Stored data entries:
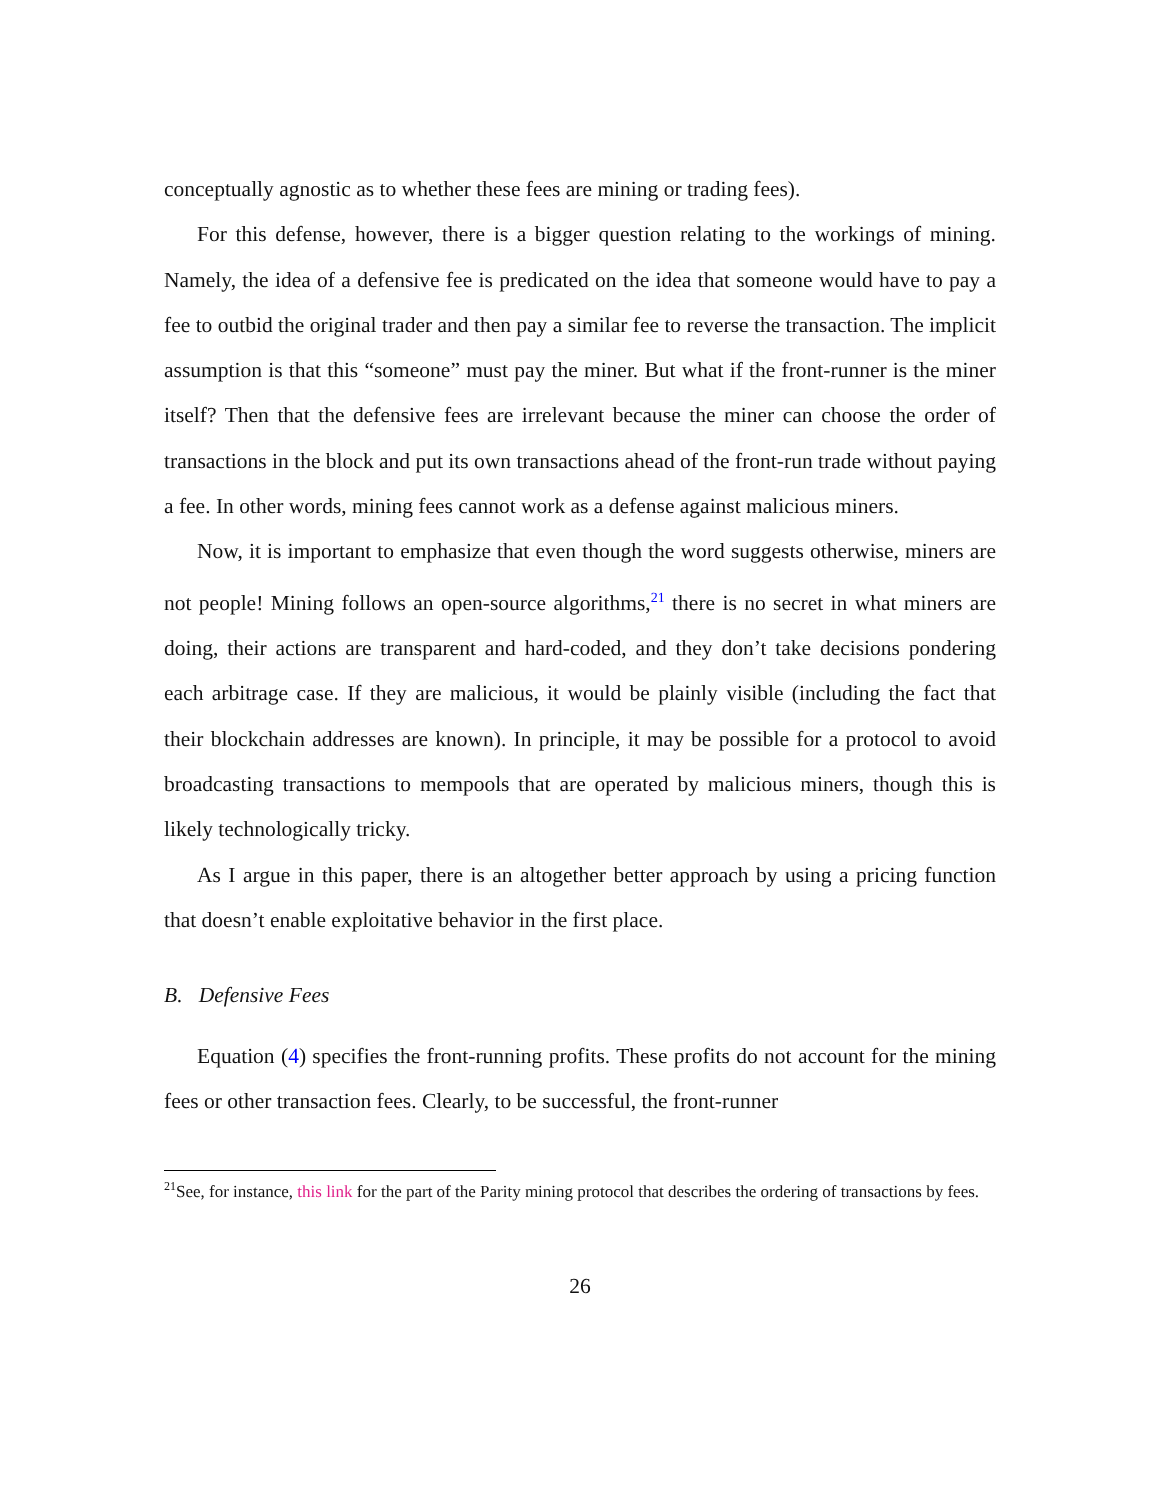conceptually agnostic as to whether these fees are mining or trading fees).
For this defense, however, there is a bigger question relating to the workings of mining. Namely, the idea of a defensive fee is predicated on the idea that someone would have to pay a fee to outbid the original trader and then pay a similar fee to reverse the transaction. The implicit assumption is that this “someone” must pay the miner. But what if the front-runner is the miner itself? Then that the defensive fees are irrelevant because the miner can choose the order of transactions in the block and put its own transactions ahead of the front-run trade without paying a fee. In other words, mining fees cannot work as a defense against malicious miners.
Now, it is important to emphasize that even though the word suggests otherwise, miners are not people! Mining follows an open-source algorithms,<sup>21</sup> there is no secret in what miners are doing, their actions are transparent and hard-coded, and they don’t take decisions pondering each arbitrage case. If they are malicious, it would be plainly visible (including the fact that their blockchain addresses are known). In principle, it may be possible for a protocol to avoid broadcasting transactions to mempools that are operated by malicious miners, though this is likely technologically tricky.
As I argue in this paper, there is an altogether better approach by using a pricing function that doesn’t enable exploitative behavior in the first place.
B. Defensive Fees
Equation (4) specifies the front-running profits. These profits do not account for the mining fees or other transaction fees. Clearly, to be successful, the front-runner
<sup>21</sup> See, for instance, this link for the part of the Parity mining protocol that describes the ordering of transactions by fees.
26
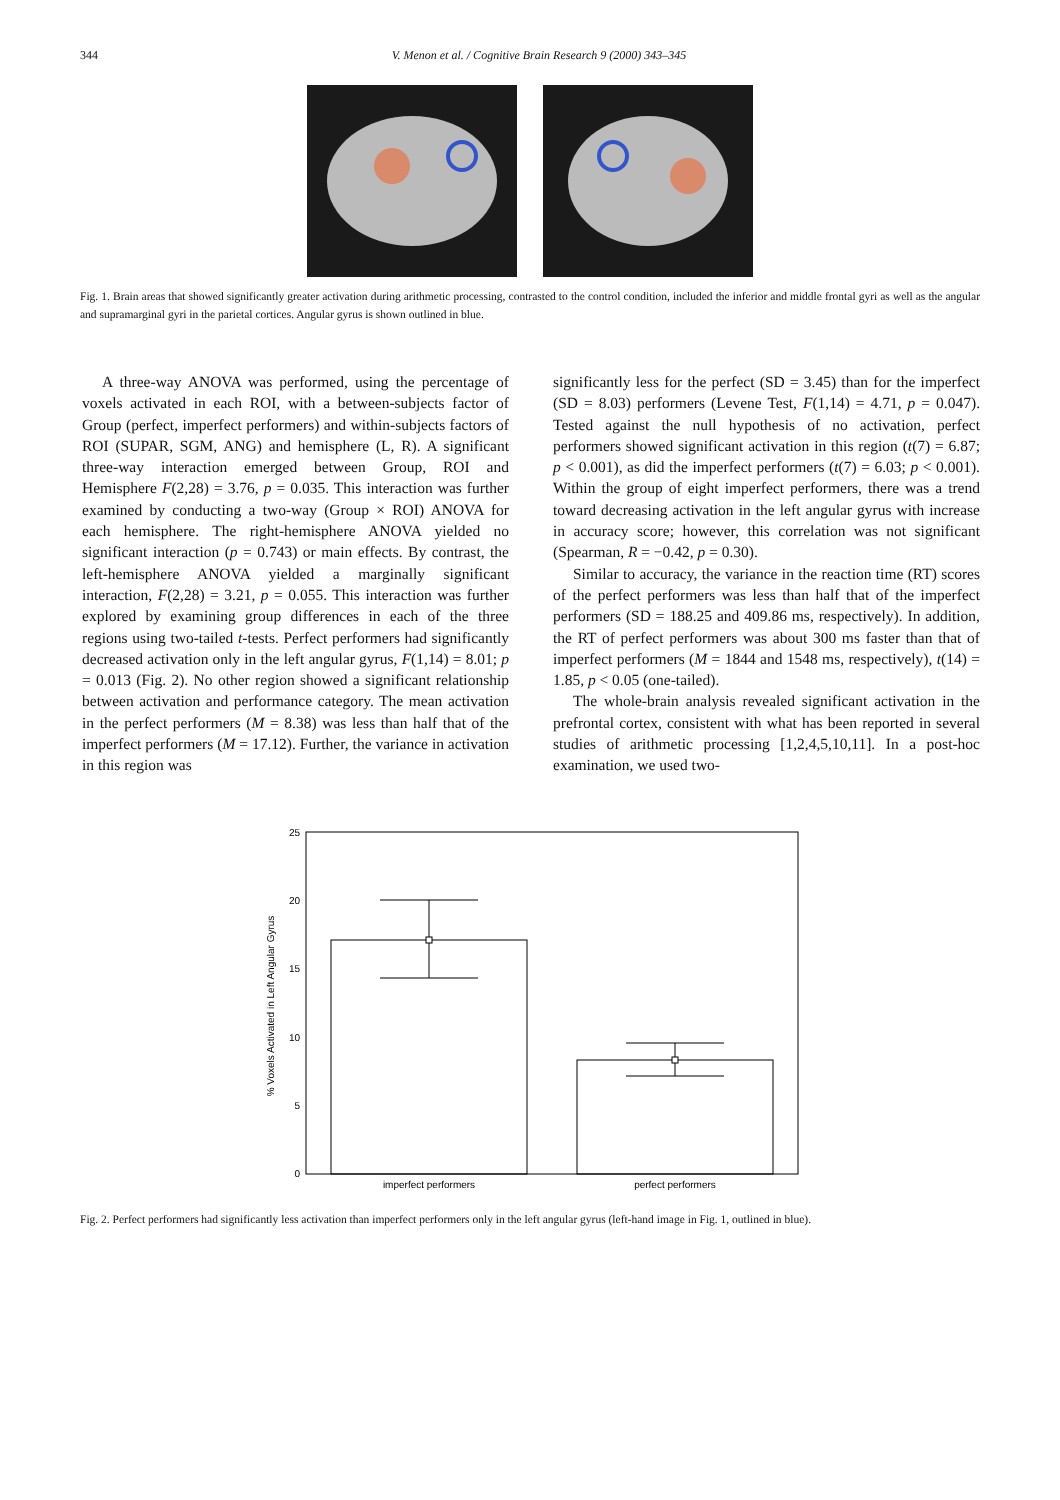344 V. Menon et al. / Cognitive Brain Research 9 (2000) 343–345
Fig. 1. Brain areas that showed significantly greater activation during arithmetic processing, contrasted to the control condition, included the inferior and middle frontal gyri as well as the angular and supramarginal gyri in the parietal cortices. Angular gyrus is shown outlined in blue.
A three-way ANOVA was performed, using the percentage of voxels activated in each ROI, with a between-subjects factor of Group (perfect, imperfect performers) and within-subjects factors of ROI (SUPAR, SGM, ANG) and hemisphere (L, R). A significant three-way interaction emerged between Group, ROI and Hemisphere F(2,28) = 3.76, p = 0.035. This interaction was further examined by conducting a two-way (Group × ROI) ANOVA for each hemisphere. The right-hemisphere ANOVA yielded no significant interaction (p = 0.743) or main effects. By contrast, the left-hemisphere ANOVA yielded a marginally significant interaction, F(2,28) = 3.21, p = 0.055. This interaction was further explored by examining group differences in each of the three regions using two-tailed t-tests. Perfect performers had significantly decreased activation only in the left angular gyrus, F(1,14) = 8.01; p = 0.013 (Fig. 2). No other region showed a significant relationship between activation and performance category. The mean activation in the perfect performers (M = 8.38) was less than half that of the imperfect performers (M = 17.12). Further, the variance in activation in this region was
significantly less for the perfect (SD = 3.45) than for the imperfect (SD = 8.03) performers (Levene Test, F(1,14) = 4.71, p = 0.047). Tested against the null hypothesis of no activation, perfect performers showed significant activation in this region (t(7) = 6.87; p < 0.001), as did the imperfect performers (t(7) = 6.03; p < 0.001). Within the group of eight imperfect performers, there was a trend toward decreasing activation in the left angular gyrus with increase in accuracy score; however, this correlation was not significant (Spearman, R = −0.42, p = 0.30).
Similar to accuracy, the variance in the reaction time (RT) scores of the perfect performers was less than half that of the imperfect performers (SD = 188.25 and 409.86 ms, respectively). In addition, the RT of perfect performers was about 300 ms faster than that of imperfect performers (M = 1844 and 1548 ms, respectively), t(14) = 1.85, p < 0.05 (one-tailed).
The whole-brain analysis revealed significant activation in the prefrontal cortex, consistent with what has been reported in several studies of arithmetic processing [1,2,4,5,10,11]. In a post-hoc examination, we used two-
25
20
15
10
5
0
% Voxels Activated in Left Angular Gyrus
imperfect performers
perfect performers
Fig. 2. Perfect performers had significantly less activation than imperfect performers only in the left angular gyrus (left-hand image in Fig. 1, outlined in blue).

» **Your task**:
Find all lines in the records that hold the word "accuracy". Copy them.

» **Finished exercise**:
significantly less for the perfect (SD = 3.45) than for the imperfect (SD = 8.03) performers (Levene Test, F(1,14) = 4.71, p = 0.047). Tested against the null hypothesis of no activation, perfect performers showed significant activation in this region (t(7) = 6.87; p < 0.001), as did the imperfect performers (t(7) = 6.03; p < 0.001). Within the group of eight imperfect performers, there was a trend toward decreasing activation in the left angular gyrus with increase in accuracy score; however, this correlation was not significant (Spearman, R = −0.42, p = 0.30).
Similar to accuracy, the variance in the reaction time (RT) scores of the perfect performers was less than half that of the imperfect performers (SD = 188.25 and 409.86 ms, respectively). In addition, the RT of perfect performers was about 300 ms faster than that of imperfect performers (M = 1844 and 1548 ms, respectively), t(14) = 1.85, p < 0.05 (one-tailed).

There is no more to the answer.